In its analysis, the majority made reference to the need to "balance the interests" of the workplace parties, which balancing approach was at the heart of the arbitral jurisprudence. In balancing the interests of the workplace parties, the majority noted, arbitrators had recognized the need to ensure safe workplaces as a valid interest of employers, and consequently, had consistently sought to "allow employers that margin necessary to ensure safety while preserving to employees, particularly to employees who have given no reason for suspicion of impairment, a modicum of dignity and privacy." Acknowledging that deterrence was also a valid interest that should be factored into the "balancing of interests" equation, the majority nevertheless found that, in the circumstances of this case, there was no evidence of a drug problem in the workplace which would justify resorting to random testing.

The majority of the Board did accept, however, that the "balancing of interests" approach could allow for unannounced, random drug testing in some extreme circumstances, such as where an employer could present evidence of an "out-of-control drug culture taking hold in a safety sensitive workplace."

MESSAGE TO EMPLOYERS

As this Board of Arbitration decision on the legality of random drug testing in safety sensitive positions at Imperial Oil is currently under review, it is too soon to say whether or not such testing will ultimately be allowed in Canada. In the meantime, arbitrators may choose to follow this decision on the issue. If that occurs, arbitrators will likely refer to five principles articulated by Michel Picher, which he describes as comprising the "Canadian model" for alcohol or drug testing in a safety sensitive workplace. It is noteworthy that, at least with respect to random alcohol testing, the principles as articulated by Michel Picher appear to run counter to the decision of the Ontario Court of Appeal in Entrop. The principles enunciated by Arbitrator Picher on behalf of the majority are:

  • Unless a contract or a collective agreement gives the employer the right to require random testing, no employee can be subjected to random, unannounced alcohol or drug testing, save as part of an agreed rehabilitative program.
  • An employer may require alcohol or drug testing of an individual where the facts give the employer reasonable cause to do so.
  • It is within management's rights to require alcohol or drug testing following a significant incident, accident or near miss, where it may be important to identify the root cause of what occurred.
  • Drug and alcohol testing is a legitimate part of continuing contracts of employment for individuals found to have a problem of alcohol or drug use. As part of an employee's program of rehabilitation, such agreements or policies requiring such agreements may properly involve random, unannounced alcohol or drug testing generally for a limited period of time. This is the only exceptional circumstance in which the otherwise protected employee interest in privacy and dignity of the person must yield to the interests of safety and rehabilitation, to allow for random and unannounced alcohol or drug testing.
  • The cases generally recognize that an employee's refusal or failure to undergo an alcohol or drug test in the three circumstances described above may properly be viewed as a serious violation of the employer's drug and alcohol policy, and may itself be grounds for serious discipline, including dismissal subject to the just cause principle and the duty to accommodate alcoholism or drug-dependent employees.

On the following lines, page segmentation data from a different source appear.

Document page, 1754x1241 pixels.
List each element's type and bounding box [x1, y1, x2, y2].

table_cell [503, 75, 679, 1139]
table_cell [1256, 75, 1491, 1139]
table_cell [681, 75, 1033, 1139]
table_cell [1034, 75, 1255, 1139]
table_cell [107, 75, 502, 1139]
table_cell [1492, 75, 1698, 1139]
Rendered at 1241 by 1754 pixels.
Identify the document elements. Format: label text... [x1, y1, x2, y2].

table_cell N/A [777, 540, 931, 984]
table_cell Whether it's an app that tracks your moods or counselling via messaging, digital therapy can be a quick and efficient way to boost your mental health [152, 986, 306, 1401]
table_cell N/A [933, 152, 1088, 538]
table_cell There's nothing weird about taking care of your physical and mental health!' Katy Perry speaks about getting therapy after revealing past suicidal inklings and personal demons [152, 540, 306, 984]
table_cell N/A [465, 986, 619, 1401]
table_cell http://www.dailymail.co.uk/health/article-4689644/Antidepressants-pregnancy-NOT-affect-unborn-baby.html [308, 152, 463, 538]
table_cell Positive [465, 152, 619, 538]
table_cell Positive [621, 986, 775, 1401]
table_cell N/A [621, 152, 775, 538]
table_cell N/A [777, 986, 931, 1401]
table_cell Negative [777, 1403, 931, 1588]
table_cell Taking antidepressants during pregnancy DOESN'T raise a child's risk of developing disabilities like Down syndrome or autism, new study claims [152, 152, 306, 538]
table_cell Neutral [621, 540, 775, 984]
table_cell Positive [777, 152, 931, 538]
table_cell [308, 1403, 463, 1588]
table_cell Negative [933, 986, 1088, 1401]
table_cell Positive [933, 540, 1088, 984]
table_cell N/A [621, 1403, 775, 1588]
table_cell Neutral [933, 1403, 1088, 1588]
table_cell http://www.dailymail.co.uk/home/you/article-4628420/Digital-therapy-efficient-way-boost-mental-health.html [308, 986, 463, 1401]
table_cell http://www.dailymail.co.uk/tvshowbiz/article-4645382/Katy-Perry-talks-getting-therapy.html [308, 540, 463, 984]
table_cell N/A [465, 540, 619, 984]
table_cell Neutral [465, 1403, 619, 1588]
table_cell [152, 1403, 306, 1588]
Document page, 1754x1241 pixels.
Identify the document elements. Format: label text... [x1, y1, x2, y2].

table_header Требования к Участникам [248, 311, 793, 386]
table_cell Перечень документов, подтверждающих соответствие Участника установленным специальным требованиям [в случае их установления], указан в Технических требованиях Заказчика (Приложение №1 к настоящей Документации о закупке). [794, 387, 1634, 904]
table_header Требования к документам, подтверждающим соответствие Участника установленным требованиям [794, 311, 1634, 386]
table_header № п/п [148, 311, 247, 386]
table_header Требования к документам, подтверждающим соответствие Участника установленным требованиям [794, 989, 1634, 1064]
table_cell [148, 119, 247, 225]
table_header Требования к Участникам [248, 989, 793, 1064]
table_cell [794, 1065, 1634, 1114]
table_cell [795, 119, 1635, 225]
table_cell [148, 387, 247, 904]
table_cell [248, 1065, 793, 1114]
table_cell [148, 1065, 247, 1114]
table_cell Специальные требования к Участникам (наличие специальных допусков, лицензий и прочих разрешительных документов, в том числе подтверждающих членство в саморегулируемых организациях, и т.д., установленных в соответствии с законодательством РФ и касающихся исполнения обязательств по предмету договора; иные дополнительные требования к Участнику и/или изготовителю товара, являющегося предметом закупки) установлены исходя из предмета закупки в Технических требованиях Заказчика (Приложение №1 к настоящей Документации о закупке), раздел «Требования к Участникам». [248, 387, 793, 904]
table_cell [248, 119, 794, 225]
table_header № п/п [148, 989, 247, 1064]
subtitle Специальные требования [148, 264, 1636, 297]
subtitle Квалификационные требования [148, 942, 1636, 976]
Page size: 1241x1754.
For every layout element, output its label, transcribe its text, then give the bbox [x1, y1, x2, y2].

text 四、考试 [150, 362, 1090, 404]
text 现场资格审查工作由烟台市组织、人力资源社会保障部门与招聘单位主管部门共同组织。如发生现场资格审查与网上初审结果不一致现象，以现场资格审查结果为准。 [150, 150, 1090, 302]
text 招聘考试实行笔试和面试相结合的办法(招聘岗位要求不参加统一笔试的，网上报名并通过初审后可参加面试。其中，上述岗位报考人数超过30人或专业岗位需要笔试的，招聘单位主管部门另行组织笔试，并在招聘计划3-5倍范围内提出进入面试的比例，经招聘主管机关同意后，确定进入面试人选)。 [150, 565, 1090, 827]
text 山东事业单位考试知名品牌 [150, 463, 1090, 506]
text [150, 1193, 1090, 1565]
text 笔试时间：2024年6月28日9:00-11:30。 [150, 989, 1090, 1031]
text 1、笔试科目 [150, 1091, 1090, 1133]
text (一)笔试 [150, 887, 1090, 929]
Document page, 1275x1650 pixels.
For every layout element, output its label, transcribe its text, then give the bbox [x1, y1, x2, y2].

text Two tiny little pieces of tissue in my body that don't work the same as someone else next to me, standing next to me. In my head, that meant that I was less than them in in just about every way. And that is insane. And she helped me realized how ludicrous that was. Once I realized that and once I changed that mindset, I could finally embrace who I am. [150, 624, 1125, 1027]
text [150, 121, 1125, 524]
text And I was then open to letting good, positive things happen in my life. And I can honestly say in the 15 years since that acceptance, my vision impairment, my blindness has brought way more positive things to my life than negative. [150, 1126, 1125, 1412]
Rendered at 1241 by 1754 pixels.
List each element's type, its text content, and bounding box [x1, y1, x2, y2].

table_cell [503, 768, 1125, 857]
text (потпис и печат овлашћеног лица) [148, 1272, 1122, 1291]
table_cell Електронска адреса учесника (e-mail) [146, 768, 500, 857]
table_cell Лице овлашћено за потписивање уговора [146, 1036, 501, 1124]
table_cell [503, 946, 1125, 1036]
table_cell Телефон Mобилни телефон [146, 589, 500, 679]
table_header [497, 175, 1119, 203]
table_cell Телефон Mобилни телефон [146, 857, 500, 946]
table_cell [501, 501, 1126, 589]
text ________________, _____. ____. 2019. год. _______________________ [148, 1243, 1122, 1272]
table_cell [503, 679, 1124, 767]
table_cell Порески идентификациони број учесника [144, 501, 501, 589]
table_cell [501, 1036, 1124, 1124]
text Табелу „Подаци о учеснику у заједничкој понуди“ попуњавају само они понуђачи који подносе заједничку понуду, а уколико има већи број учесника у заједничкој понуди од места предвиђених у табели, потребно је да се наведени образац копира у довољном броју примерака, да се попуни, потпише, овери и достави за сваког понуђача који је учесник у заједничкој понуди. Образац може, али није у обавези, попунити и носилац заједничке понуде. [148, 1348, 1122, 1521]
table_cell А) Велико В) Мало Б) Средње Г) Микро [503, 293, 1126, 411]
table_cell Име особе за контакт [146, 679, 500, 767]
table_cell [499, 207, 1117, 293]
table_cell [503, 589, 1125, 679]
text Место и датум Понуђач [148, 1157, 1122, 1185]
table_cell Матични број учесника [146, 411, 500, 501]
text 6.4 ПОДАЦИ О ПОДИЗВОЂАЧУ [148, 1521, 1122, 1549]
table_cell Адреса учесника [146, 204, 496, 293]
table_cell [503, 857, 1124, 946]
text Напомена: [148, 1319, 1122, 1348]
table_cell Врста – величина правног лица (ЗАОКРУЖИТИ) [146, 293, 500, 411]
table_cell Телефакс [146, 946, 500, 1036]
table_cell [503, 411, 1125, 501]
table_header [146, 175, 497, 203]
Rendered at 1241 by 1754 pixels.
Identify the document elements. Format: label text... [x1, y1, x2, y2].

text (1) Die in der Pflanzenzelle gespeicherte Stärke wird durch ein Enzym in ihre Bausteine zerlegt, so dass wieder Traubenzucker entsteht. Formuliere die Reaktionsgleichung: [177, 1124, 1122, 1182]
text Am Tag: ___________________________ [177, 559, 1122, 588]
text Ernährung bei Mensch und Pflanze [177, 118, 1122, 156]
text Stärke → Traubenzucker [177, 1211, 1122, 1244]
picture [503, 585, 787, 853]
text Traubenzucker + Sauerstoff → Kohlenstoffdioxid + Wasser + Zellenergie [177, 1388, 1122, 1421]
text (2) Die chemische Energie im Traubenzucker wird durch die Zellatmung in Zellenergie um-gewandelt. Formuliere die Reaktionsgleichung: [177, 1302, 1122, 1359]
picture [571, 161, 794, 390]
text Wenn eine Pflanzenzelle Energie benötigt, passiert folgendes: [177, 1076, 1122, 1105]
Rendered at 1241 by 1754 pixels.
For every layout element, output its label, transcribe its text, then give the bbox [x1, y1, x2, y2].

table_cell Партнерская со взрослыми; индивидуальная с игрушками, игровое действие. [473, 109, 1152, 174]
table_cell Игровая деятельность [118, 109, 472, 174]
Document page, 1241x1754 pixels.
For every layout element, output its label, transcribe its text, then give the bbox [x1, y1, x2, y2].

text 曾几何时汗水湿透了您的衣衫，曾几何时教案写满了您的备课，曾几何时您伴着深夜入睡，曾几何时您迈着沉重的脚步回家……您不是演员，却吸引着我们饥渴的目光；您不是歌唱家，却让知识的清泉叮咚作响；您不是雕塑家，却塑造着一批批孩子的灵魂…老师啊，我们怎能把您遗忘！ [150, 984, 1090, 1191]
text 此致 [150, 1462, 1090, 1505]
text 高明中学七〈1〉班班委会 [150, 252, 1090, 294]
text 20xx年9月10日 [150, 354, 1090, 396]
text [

It is nevertheless noteworthy that the Board of Arbitration decision did not remove Imperial Oil's ability to continue its long-standing practice of conducting random alcohol testing of employees in safety sensitive positions.

In conclusion, it is too early to say whether this decision will be followed by other arbitrators or overturned by the courts. However, it is important to point out that the decision does not ban drug testing in the workplace. Moreover, it does provide for the possibility of random drug testing being permissible, albeit only in extreme circumstances.

[1]. (2002), 50 O.R. (3d) 18 (C.A.).

The purpose of this document is to provide information as to developments in the law. It does not contain a full analysis of the law nor does it constitute an opinion of Ogilvy Renault LLP or any member of the firm on the points of law discussed.